Millennials typically earn around £8,000 less in their 20s than a person from the previous generation thanks to weaker economic prospects, a study has warned.
The finding, contained in a study by the Resolution Foundation, mean the generation is believed to be the first to earn less than their parents.
The research defined millennials as under-35s – people born after 1981 – and found they had taken the brunt of a recent pay-squeeze compared to “Generation X” and “Baby Boomers”.
The new Prime Minister Theresa May warned on Wednesday of a “growing divide between a more prosperous older generation and a struggling younger generation”.
While some of the £8,000 is down to millennials entering the job market around the 2008 Great Recession, wages had in fact stopped rising for new workers before the financial crisis hit, the report says.
Even under the most optimistic path examined by the think-tank, progress in wages would slow significantly compared to that made in the mid-20th century.
The Foundation believes that the effects of leaving the EU could depress young people’s wages further.
It is launching an Intergenerational Commission to further investigate the issue and has called for a new generational “social contract” to be at the heart of Ms May’s economic policy.
The same Foundation also found that more of Millennials lower wages’ tend to be spent on rent. It found that the generation will spend more than £40,000 more on rent by the age of 30 than their parents.
The findings come after a huge divide in the way generations voted in the EU referendum. According to pollsters YouGov, 75 per cent of 18 to 24-year-olds were planning to vote Remain, along with 56 per cent of 25 to 49-year-olds. Ultimately Leave won, thanks to overwhelming votes from older people.
David Willetts, executive chairman of the Resolution Foundation, said: “This is about taking seriously the social contract between the generations that underpins our society and state, and recognising that everyone is worried about the future of younger generations.

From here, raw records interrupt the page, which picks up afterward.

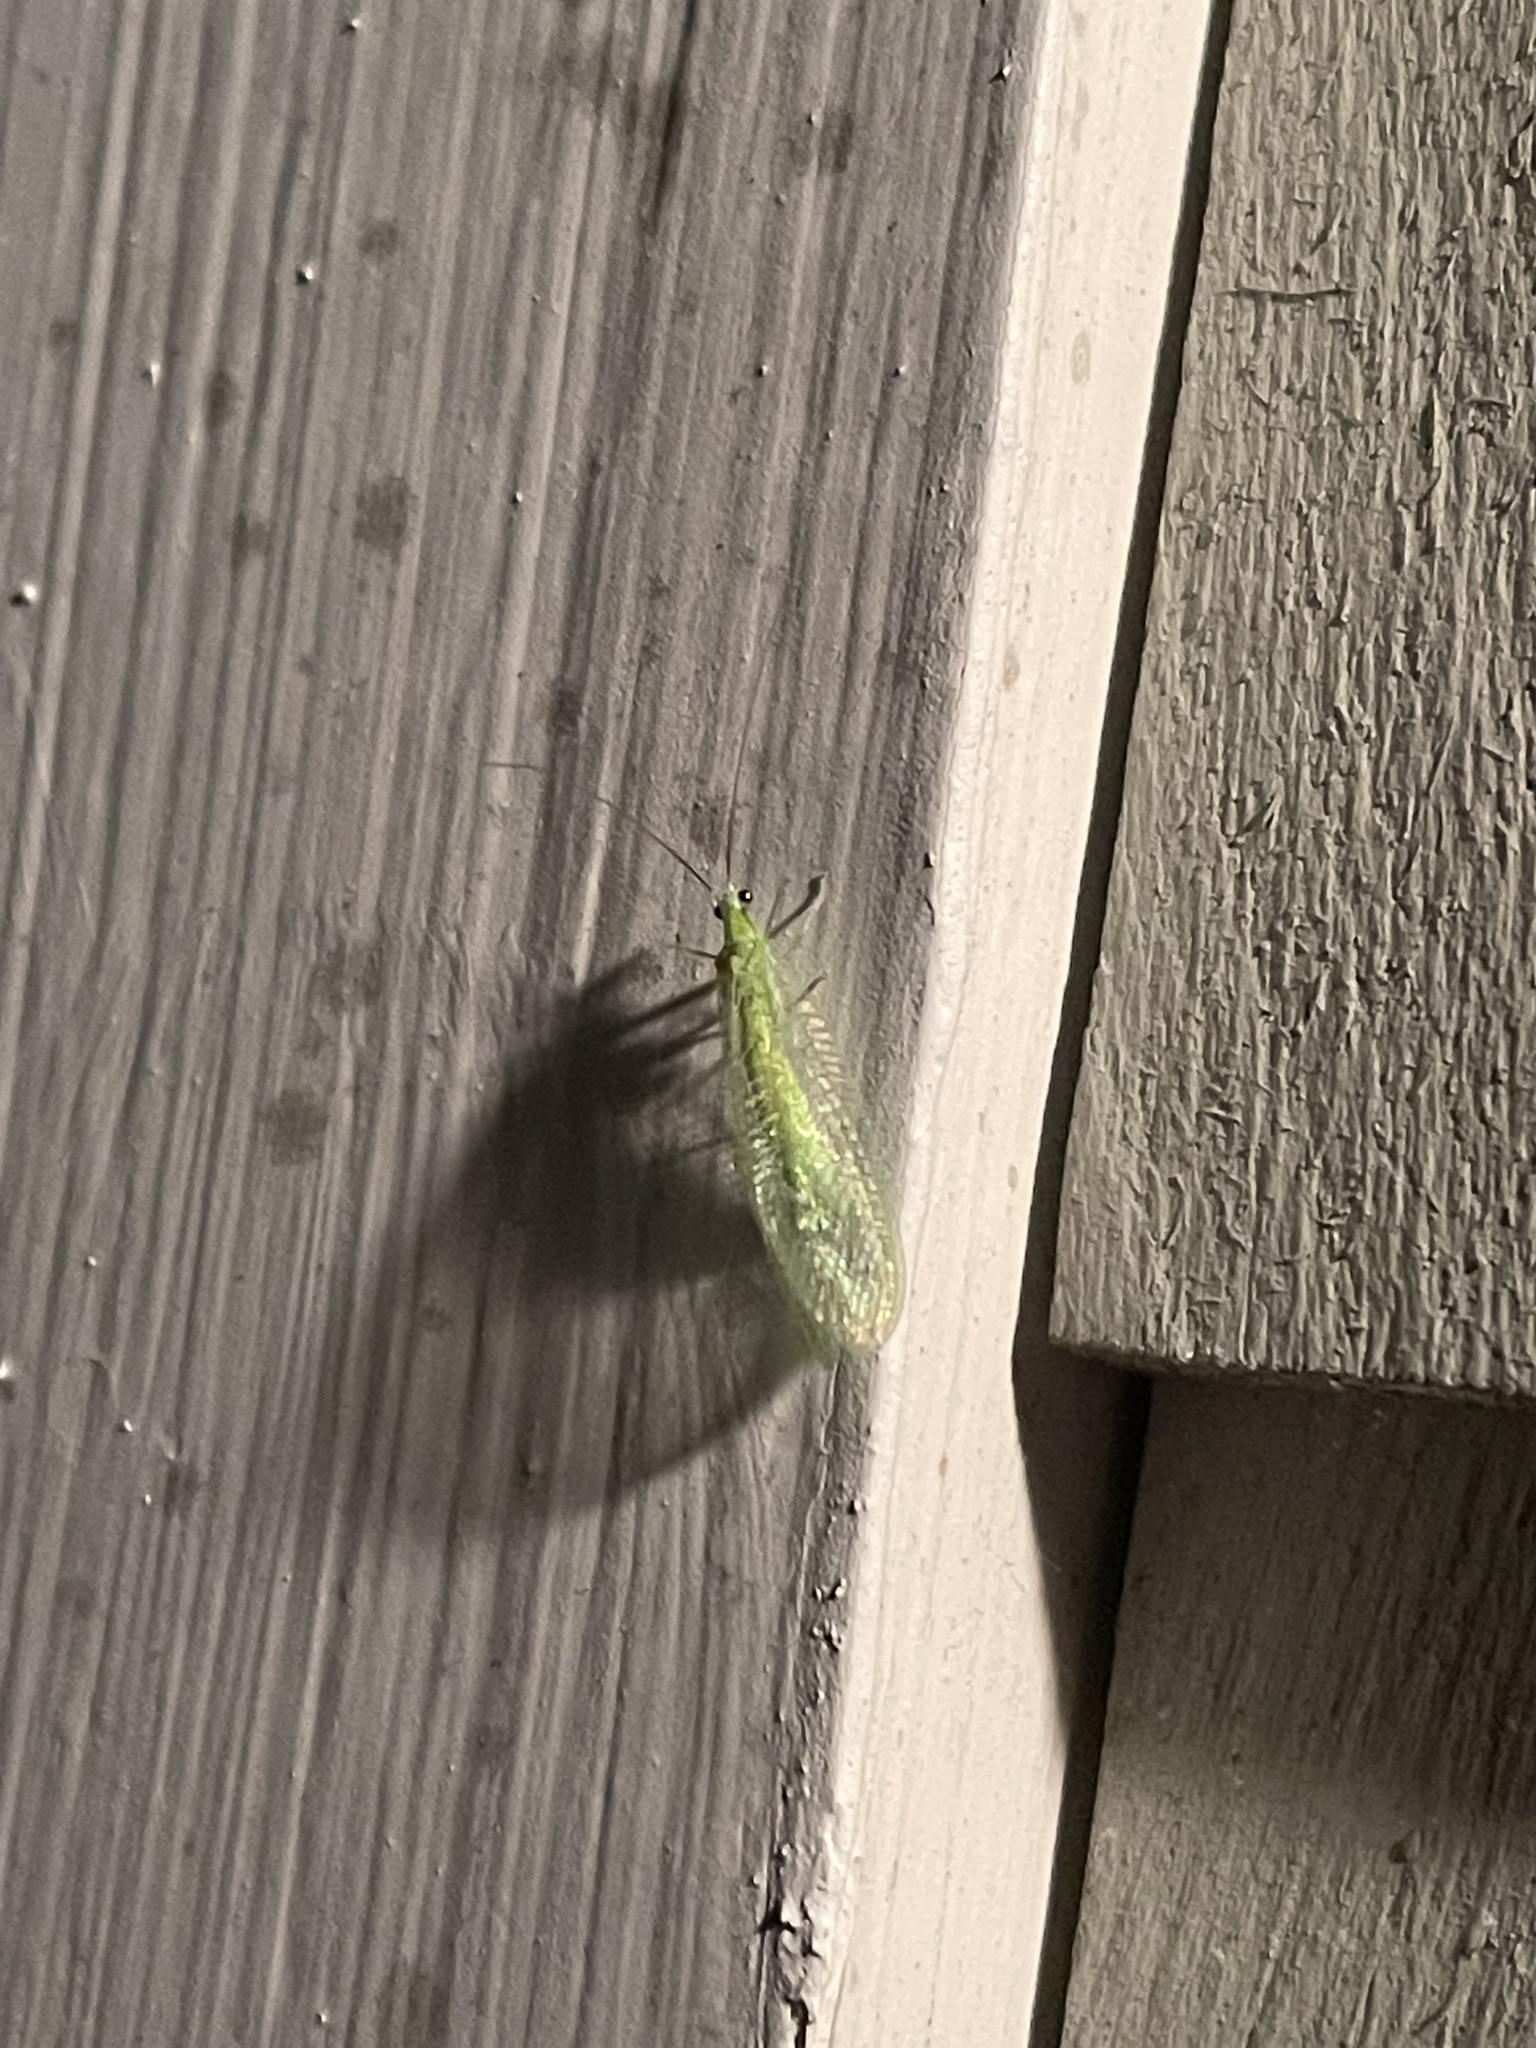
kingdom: Animalia
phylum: Arthropoda
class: Insecta
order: Neuroptera
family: Chrysopidae
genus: Chrysopa
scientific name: Chrysopa nigricornis
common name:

“In the real world there is no such thing as generational war - instead there are parents, grandparents, families and communities all sharing the same hopes for younger generations.”
Torsten Bell, director of the Resolution Foundation, said: “Generational inequality risks becoming a new inequality for our times, and nowhere is that clearer than on pay.
“We've taken it for granted that each generation will do much better than the last - earning more and enjoying a higher standard of living. But that approach risks looking complacent given the realities of recent years and prospects for the future.
“Far from earning more, millennials have earned £8,000 less during their 20s than the generation before them. The financial crisis has played a role in holding millennials back, but the problem goes deeper than that.
“Even on optimistic scenarios they look likely to see much lower generational pay progress than we have become used to, and there is even a risk that they earn less over their lifetimes than older generations, putting generational pay progress into reverse.”
A spokesperson for the Department of Work and Pensions said: "This Government is determined to build a Britain that works for everyone, not just the privileged few.
"We will ensure that as our economy grows the benefits are enjoyed by everyone in the country and not just those at the top.
"That means building our skills base, developing a proper industrial strategy and improving education so that we help everyone - no matter what their age, social status or background - to reach their full potential.
"By creating three million apprenticeships by 2020 and working to halve the disability employment gap, we are helping more people of all ages and abilities get into in work - and stay there."